Мысли роились и гудели в моей бедной голове, как пчелы в улье. Это ведь еще и маму могут из-за меня из депутатов выставить… А что ж? Какой же она депутат, если ее сынок с крестом ходит! Хорошо, что хоть она не видела попа Гогу у себя на дворе. Сегодня партийное собрание, и они с отцом придут, наверно, поздно.
Сидит себе в президиуме и не знает, бедняжка, какие черные тучи собираются над ее головой.
Нет!
Не-ет!..
Нужно спасаться. Нужно что-то делать. Нужно людей звать на помощь.
Прежде всего нужно идти к деду Саливону. Поговорить с ним, расспросить, может, он что-нибудь видел, замечал, это же все-таки возле него, почти у самой хаты в саду. Не мог же он никогда ничего не замечать.
И вообще, нужно, может быть, какую-нибудь комиссию создать — пусть разрешают сообща эти сложные научные вопросы. А то спихнули все на меня одного.
Но прежде всего — завтра с утра к деду Саливону.

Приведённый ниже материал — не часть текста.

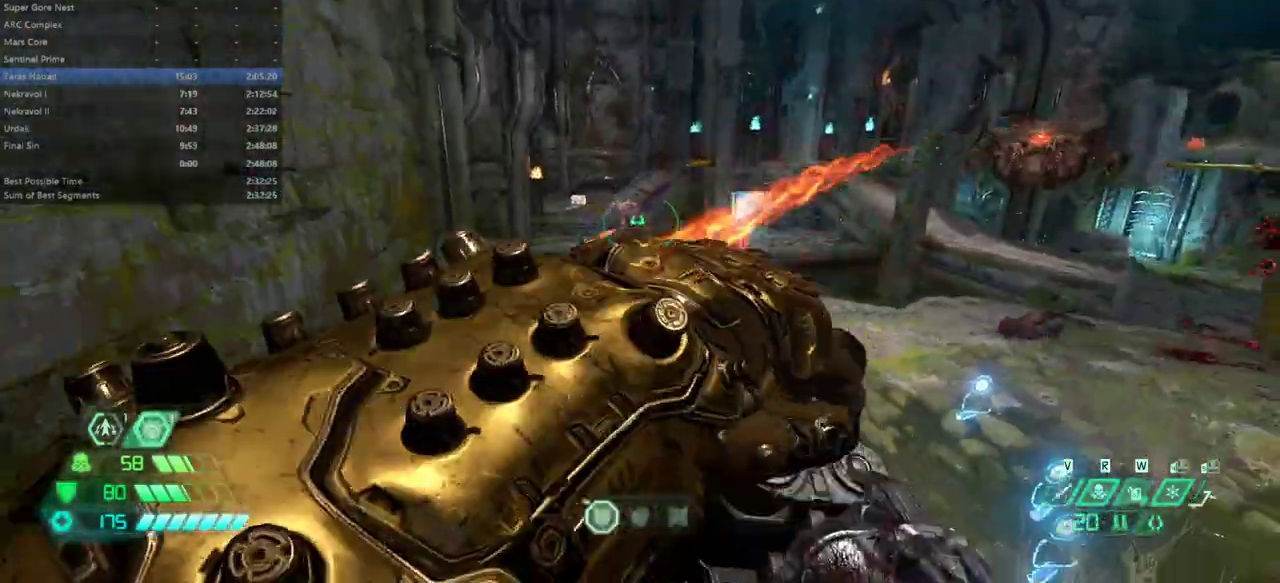
{"keys": ["fw"], "mouse": ["right"], "events": [[33, "bl", "down"], [133, "bl", "up"], [400, "fw", "down"], [400, "l", "up"], [467, "mouse_right", "down"]]}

С таким твердым решением я и заснул.
Глава X
Я НАВЕЩАЮ ДЕДА САЛИВОНА. САМЫЕ НЕВЕРОЯТНЫЕ ЧУДЕСА
Дед Саливон сидел на завалинке и крошил в деревянное корыто картошку для свиньи. Голова его была обмотана мокрым полотенцем, и вода с полотенца текла по лицу, свисая сияющими каплями на седых усах. Дед кривился и стонал.
«Это же он на свадьбе перепил, — догадался я. — Еще, чего доброго, турнет и разговаривать не станет».
— Здравствуйте, диду, — несмело поздоровался я.
Он не ответил, только кивнул.
— Похмелиться бы вам, — сочувственно сказал я.
Он, застонав, отрицательно покачал головой. Я вспомнил — дед Саливон никогда не похмелялся: где-то он вычитал, что похмеляются только алкоголики, и с тех пор всегда стойко переносил похмелье.
Я топтался на месте, не решаясь заговорить.
Он вопросительно взглянул на меня и наконец раскрыл рот:
— Тебе что? Меду?
— Да нет! Нет!
— А что?
— Да вы же плохо себя чувствуете…
— Ничего. Что тебе?
— Да хотел кое-что рассказать да расспросить…
— Рассказывай.
И я рассказал деду все и показал фотографию.
Дед Саливон выслушал меня внимательно, потом посмотрел прямо в глаза и сказал:
— Я знаю. Я тоже все видел.
У меня на затылке онемела кожа.
— И вы… тоже… видели… привидение?
— Видел, — спокойно сказал дед Саливон и поднялся. — Идем!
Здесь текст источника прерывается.